Так-то оно так, но неотвязно жила в тебе и мучила мысль, что это мы привели за собой к великой реке и к великому городу врага, не остановили его хотя бы на дальних подступах. Вот тебе и «ни шагу назад»! Вот тебе и «стоять насмерть»! Ох, до чего же нехорошо на сердце, братцы!
Завидя нас, лобановцы так же, как давеча и их начальник, с ликующими криками набросились на меня, на Хальфина, на Гужавина, Светличного, на всех остальных, по очереди, тех, что составляли теперь их бывшую роту. Командир первого расчета казанский татарин Барий Велиев, конечно же, раньше всех бросился к своему земляку лейтенанту Усману Хальфину.

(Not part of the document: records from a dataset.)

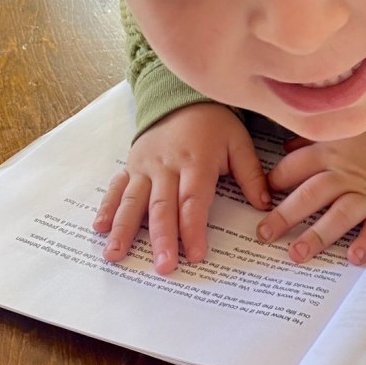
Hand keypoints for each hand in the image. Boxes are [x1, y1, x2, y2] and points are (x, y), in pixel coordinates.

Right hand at [93, 103, 270, 274]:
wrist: (182, 98)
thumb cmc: (215, 124)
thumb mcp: (239, 143)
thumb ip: (251, 175)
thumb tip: (265, 205)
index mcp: (196, 161)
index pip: (193, 201)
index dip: (193, 229)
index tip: (195, 255)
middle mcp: (167, 165)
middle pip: (162, 206)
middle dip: (161, 238)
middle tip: (162, 266)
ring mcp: (145, 166)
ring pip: (133, 200)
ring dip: (124, 229)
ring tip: (116, 255)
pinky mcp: (131, 166)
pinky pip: (117, 188)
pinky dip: (108, 208)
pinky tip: (100, 228)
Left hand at [257, 122, 365, 265]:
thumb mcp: (339, 129)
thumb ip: (310, 139)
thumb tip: (283, 146)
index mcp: (328, 151)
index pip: (295, 167)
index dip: (275, 181)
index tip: (260, 198)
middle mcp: (345, 173)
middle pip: (312, 194)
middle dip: (286, 215)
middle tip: (265, 234)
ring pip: (339, 214)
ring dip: (318, 235)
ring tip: (296, 253)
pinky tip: (353, 257)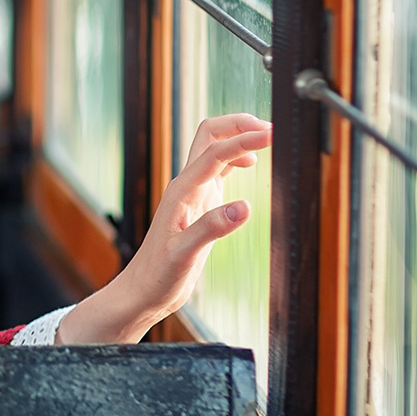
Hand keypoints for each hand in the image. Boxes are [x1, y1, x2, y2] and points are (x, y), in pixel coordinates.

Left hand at [58, 113, 272, 343]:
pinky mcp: (200, 204)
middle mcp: (186, 186)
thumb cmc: (159, 276)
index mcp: (182, 192)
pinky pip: (218, 169)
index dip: (244, 140)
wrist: (144, 291)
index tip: (272, 134)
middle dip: (238, 124)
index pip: (216, 153)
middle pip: (210, 136)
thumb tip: (244, 207)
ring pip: (214, 148)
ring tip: (267, 138)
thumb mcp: (185, 255)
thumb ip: (212, 229)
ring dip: (238, 137)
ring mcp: (193, 193)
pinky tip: (252, 164)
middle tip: (270, 128)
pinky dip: (236, 158)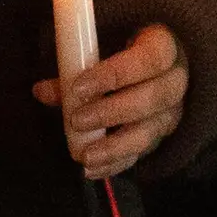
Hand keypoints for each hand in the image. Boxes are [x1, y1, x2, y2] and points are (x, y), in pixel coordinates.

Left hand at [33, 22, 186, 179]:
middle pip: (153, 98)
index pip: (149, 59)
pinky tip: (92, 170)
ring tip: (85, 156)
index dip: (115, 74)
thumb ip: (75, 66)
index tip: (79, 88)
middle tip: (77, 120)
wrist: (158, 67)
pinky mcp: (163, 136)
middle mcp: (175, 81)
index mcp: (163, 46)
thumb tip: (41, 90)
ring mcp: (172, 112)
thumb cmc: (125, 49)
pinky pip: (142, 153)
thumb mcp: (104, 46)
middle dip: (112, 112)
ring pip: (150, 132)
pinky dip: (116, 164)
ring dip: (115, 146)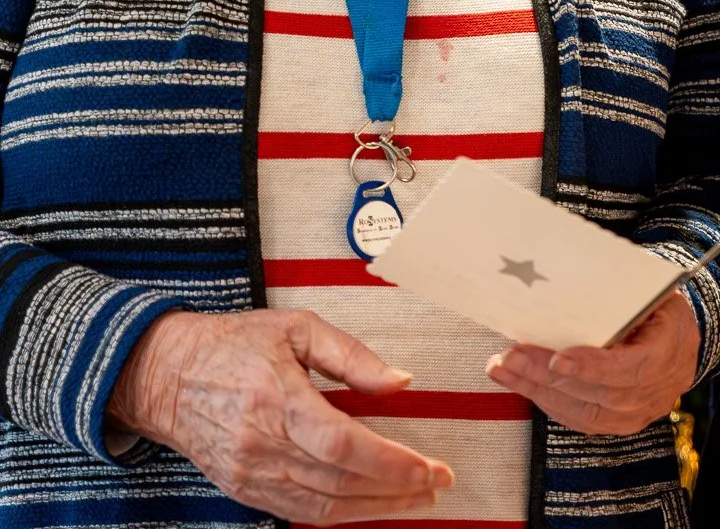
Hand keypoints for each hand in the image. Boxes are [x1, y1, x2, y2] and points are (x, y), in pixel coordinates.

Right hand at [108, 309, 452, 522]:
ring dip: (373, 509)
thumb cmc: (232, 344)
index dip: (390, 463)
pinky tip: (367, 506)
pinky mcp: (244, 490)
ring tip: (414, 501)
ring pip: (322, 506)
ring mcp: (251, 474)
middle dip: (396, 491)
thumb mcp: (296, 327)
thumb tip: (400, 381)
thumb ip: (352, 355)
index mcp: (278, 399)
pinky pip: (298, 512)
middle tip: (436, 487)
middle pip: (340, 482)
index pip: (344, 444)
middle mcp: (263, 445)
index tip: (429, 469)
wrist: (166, 374)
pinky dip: (338, 514)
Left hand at [485, 290, 699, 434]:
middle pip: (597, 392)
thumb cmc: (661, 306)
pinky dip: (547, 402)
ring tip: (504, 369)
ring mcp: (637, 412)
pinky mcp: (618, 423)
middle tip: (510, 356)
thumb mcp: (652, 291)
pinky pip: (579, 419)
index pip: (630, 368)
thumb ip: (621, 293)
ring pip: (582, 411)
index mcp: (668, 350)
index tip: (558, 358)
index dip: (592, 366)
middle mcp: (654, 390)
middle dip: (547, 375)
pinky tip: (522, 384)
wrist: (684, 340)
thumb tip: (573, 273)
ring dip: (537, 390)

Поскольку природа не озаботилась, чтобы снабдить его подходящим к такому случаю ростом, Велиеву пришлось подпрыгнуть и только так чмокнуть смущенно улыбающегося Усмана в его грязные щеки, оставив на них отпечаток своих губ. Сам Хальфин с его широченной белозубой улыбкой и смуглым до черноты лицом был похож сейчас на Мустафу из кинофильма «Путевка в жизнь».